A foundation for cancer immunotherapy. The biological basis of organ rejection following transplantation. Fresh insight into vaccine effectiveness.
Those are among the advances that flowed from the Nobel-Prize-winning research of Peter C. Doherty, PhD, of St. Jude Children’s Research Hospital, and Rolf M. Zinkernagel, MD, PhD, of the University of Zurich. In 1996, the scientists shared the Nobel Prize in Physiology or Medicine for discoveries into how the immune system recognizes and responds to virus-infected cells.
Doherty and Zinkernagel were honored for research done in the early 1970s when they were young investigators sharing laboratory space and puzzling over viral immunity.

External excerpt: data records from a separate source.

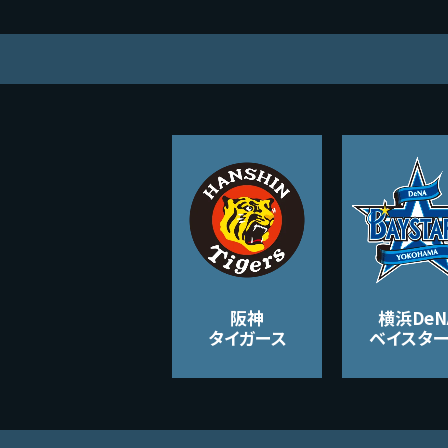
阪神
横浜DeN
タイガース
ベイスタ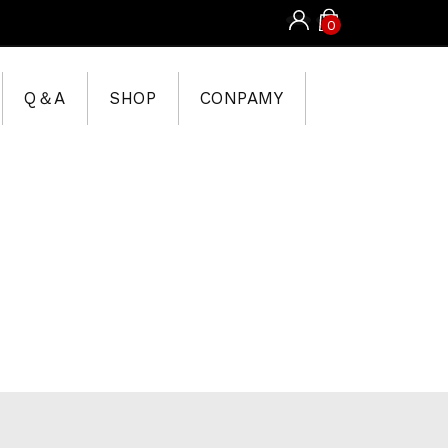
0
Q＆A
SHOP
CONPAMY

Ultimately their work explained how white blood cells called T lymphocytes recognize and destroy virus-infected cells. Doherty and Zinkernagel proposed that T-cells recognize and respond when a piece of virus, or another “foreign” agent, combines and is carried to the cell surface by a protein called the major histocompatibility complex.
“It was a revolutionary concept, something people hadn’t expected.”
–Peter C. Doherty, PhD, 1996
Doherty and researchers from across the U.S. gathered at St. Jude December 9, 2016, to mark the 20th anniversary of the prize-winning research and discuss achievements and challenges ahead in the field of immunology.